_Texte fourni_:
Et Kant dit cela : « ceux qui tentent cette opération qui consiste à faire une espèce de synthèse entre ma philosophie critique et la philosophie de l’infini du 17eme siècle, ceux-là se trompent complètement et gâchent tout ».
C’est important, parce que il en a à son premier disciple post-ancien, Kant, qui s’appelait Maimon, mais ensuite, cette grande tentative de faire une synthèse entre la philosophie de Kant et la philosophie de l’infini du 17eme siècle, ce sera l’affaire de Fichte, de Schelling, de Hegel. Et il y a une espèce de malédiction de Kant sur cette tentative, et cette malédiction consiste à dire qui au juste ? Je reviens...

_Fiches présentées_:
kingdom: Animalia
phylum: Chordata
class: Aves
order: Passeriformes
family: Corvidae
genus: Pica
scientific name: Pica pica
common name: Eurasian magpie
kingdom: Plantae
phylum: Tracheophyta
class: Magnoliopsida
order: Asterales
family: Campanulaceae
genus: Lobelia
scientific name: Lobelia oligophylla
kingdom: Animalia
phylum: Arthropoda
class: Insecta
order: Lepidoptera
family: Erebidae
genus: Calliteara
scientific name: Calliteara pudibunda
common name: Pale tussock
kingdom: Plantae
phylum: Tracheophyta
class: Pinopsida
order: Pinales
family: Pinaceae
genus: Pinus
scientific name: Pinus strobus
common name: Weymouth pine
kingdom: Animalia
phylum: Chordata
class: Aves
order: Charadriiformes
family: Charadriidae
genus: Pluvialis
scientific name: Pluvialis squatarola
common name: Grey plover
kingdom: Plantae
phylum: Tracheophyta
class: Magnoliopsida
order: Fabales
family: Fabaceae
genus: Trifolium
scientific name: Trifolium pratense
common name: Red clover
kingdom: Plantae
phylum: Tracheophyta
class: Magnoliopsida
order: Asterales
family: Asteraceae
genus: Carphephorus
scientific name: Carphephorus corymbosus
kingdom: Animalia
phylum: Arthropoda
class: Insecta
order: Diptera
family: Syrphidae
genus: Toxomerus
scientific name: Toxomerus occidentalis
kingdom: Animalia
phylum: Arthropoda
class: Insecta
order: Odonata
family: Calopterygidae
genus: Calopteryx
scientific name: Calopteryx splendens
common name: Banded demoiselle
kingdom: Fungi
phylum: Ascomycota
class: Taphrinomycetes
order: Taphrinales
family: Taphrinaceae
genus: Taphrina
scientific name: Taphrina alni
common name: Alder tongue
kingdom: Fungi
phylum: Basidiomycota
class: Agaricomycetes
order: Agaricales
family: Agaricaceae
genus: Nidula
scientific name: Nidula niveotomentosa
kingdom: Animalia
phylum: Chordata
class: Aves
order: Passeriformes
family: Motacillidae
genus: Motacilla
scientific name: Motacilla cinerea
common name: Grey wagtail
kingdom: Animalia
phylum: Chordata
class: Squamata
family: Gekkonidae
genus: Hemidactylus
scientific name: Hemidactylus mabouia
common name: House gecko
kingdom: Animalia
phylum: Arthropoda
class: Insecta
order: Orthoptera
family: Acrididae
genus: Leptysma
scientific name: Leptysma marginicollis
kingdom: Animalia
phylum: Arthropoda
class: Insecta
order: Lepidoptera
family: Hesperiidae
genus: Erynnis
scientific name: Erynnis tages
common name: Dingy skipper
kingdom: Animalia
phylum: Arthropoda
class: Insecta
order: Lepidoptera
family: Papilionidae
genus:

_Travail demandé_:
Reproduisez à l'identique tout le passage du texte sur Kant qui va de « Et Kant dit » jusqu'à « juste ? Je reviens... ». Les fiches forment un matériau à part, distinct du texte.

_Résultat_:
Et Kant dit cela : « ceux qui tentent cette opération qui consiste à faire une espèce de synthèse entre ma philosophie critique et la philosophie de l’infini du 17eme siècle, ceux-là se trompent complètement et gâchent tout ».
C’est important, parce que il en a à son premier disciple post-ancien, Kant, qui s’appelait Maimon, mais ensuite, cette grande tentative de faire une synthèse entre la philosophie de Kant et la philosophie de l’infini du 17eme siècle, ce sera l’affaire de Fichte, de Schelling, de Hegel. Et il y a une espèce de malédiction de Kant sur cette tentative, et cette malédiction consiste à dire qui au juste ? Je reviens...